Oracle ended its fiscal year 2019 in a strong quarter powered by gains in its core database portfolio, with encouraging signs of adoption of the company's autonomous database technology, Oracle's top executives told investors Wednesday in an earnings call.
In the fourth quarter, ended May 31, the Redwood Shores, Calif.-based technology giant gained overall database market share thanks to a surge in database license deals that encompassed rapid sales growth of the options required to run the "self-driving database" that automatically patches, encrypts, backs up and tunes, Chairman and CTO Larry Ellison said.
"It's great to see it just beginning to show up in the numbers," Ellison said of the autonomous database service that's been a central focus of the company for more than a year.
[Related: Oracle Sales Stagnant In Q3, But Fusion And NetSuite Business Application Suites Booming]
Consumption metrics for autonomous database running on its second-generation Oracle Cloud Infrastructure, OCI, tell an even rosier picture than bookings, Ellison said.
Oracle is "getting signals" that show "much faster usage of autonomous database than sales forecasts," he told investors.
The autonomous database is one example of Oracle transitioning its business as some legacy products inevitably fall off.
"Our hot, rapidly growing products are now bigger, as opposed to some of those products, like Sun SPARC, that are now in decline," Ellison said. "Those curves have crossed each other."
Oracle CEO Mark Hurd described the aggregate growth rate of the company as "made up of negative 25s and plus 27s."
Businesses like SPARC servers declined by 25 percent, but those losses are more than made up in growth of divisions like NetSuite, and ERP and HCM Software-as-a-Service solutions, Hurd said.
"We have these other businesses that are just melting away and we don’t care," Ellison said.
Oracle stock surged on both revenue and earnings beats.
Quarterly revenue of $11.1 billion marked 1 percent year-over-year growth, according to CEO Safra Catz.
That figure beat Wall Street expectations by $210 million. Earnings-per-share of $1.16 also beat expectations by 8 cents.
The better-than-expected financials drove Oracle stock up to $55.30 in after-hours trading, after a market close Wednesday of $52.68.
Oracle's Cloud Services and License Support category saw revenue of $6.8 billion, topping analyst predictions of $6.76 billion. License revenues, both from cloud and on-prem deals, came in at $2.5 billion—more than $180 million more than predicted by analysts.
In the earnings call, Ellison addressed a recent interconnect partnership with Microsoft that links cloud datacenters to better enable workload portability.
"We glued the technologies together, but we also have unified the customer experience," Ellison said.
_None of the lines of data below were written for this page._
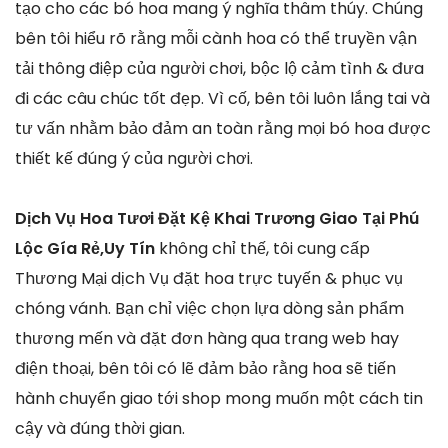
tạo cho các bó hoa mang ý nghĩa thâm thúy. Chúng
bên tôi hiểu rõ rằng mỗi cành hoa có thể truyền vận
tải thông điệp của người chơi, bộc lộ cảm tình & đưa
đi các câu chúc tốt đẹp. Vì cố, bên tôi luôn lắng tai và
tư vấn nhằm bảo đảm an toàn rằng mọi bó hoa được
thiết kế đúng ý của người chơi.
Dịch Vụ Hoa Tươi Đặt Kệ Khai Trương Giao Tại Phú
Lộc Gía Rẻ,Uy Tín
không chỉ thế, tôi cung cấp
Thương Mại dịch Vụ đặt hoa trực tuyến & phục vụ
chóng vánh. Bạn chỉ việc chọn lựa dòng sản phẩm
thương mến và đặt đơn hàng qua trang web hay
điện thoại, bên tôi có lẽ đảm bảo rằng hoa sẽ tiến
hành chuyển giao tới shop mong muốn một cách tin
cậy và đúng thời gian.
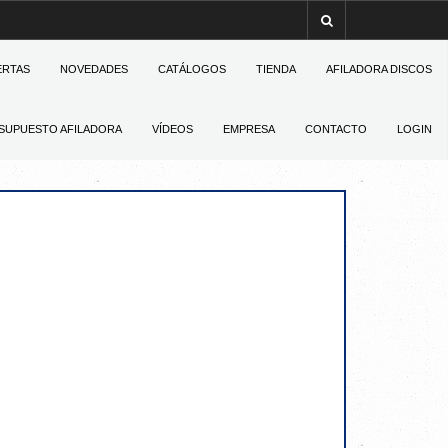
ERTAS
NOVEDADES
CATÁLOGOS
TIENDA
AFILADORA DISCOS
SUPUESTO AFILADORA
VÍDEOS
EMPRESA
CONTACTO
LOGIN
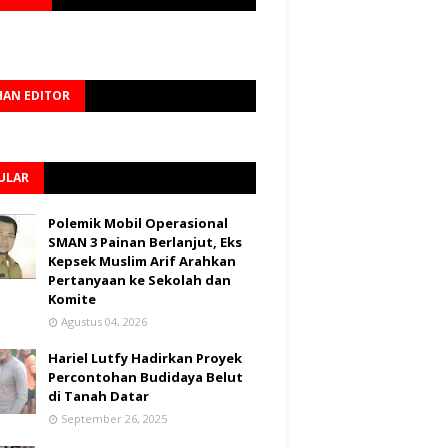
HAN EDITOR
ULAR
Polemik Mobil Operasional
SMAN 3 Painan Berlanjut, Eks
Kepsek Muslim Arif Arahkan
Pertanyaan ke Sekolah dan
Komite
Agustus 04, 2026
Hariel Lutfy Hadirkan Proyek
Percontohan Budidaya Belut
di Tanah Datar
September 26, 2025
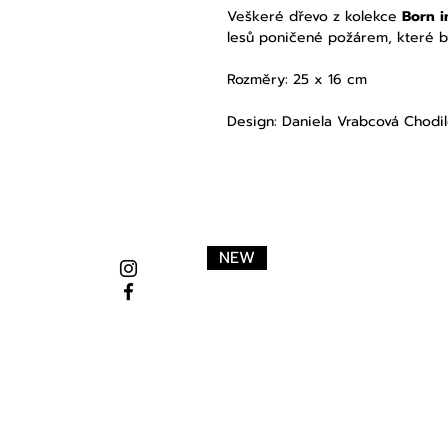
Veškeré dřevo z kolekce
Born i
lesů poničené požárem, které by
Rozměry: 25 x 16 cm
Design: Daniela Vrabcová Chodi
NEW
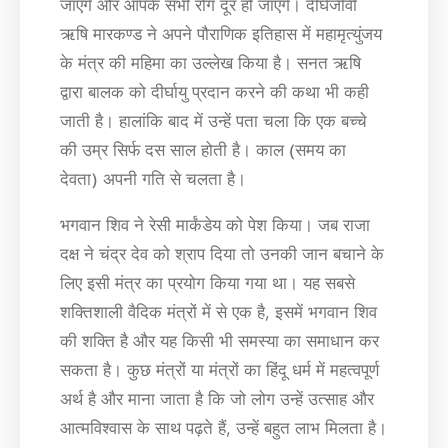
जाएंगे और आपके सभी रोग दूर हो जाएंगे। दीर्घजीवी
ऋषि मारकण्ड ने अपने पौराणिक इतिहास में महामृत्युंजय
के मंत्र की महिमा का उल्लेख किया है। सनत ऋषि
द्वारा बालक को दीर्घायु प्रदान करने की कथा भी कही
जाती है। हालांकि बाद में उन्हें पता चला कि एक बच्चे
की उम्र सिर्फ दस साल होती है। काल (समय का
देवता) अपनी गति से चलता है।
भगवान शिव ने रेसी मार्कंडेय को पेश किया। जब राजा
दक्ष ने चंद्र देव को श्राप दिया तो उनकी जान बचाने के
लिए इसी मंत्र का प्रयोग किया गया था। यह सबसे
शक्तिशाली वैदिक मंत्रों में से एक है, इसमें भगवान शिव
की शक्ति है और यह किसी भी समस्या का समाधान कर
सकता है। कुछ मंत्रों या मंत्रों का हिंदू धर्म में महत्वपूर्ण
अर्थ है और माना जाता है कि जो लोग उन्हें उत्साह और
आत्मविश्वास के साथ पढ़ते हैं, उन्हें बहुत लाभ मिलता है।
For that reason, working across Oracle and Azure feels like a single cloud that's encompassing the two technology suites, he said.
Catz said the deal with Microsoft "will only help accelerate the transition to autonomous database."
Oracle has moved almost all customers now from its "classic" Infrastructure-as-a-Service cloud to OCI Gen 2, Ellison told investors.
That second-generation OCI infrastructure differentiates itself from all competitors with an architecture that separates cloud control code from customer workloads.
"It's impossible for a cloud customer to get at our code and hack it. Also impossible for our programmers to look at our customers data," Ellison said. "This is a huge differentiator between us and everyone else."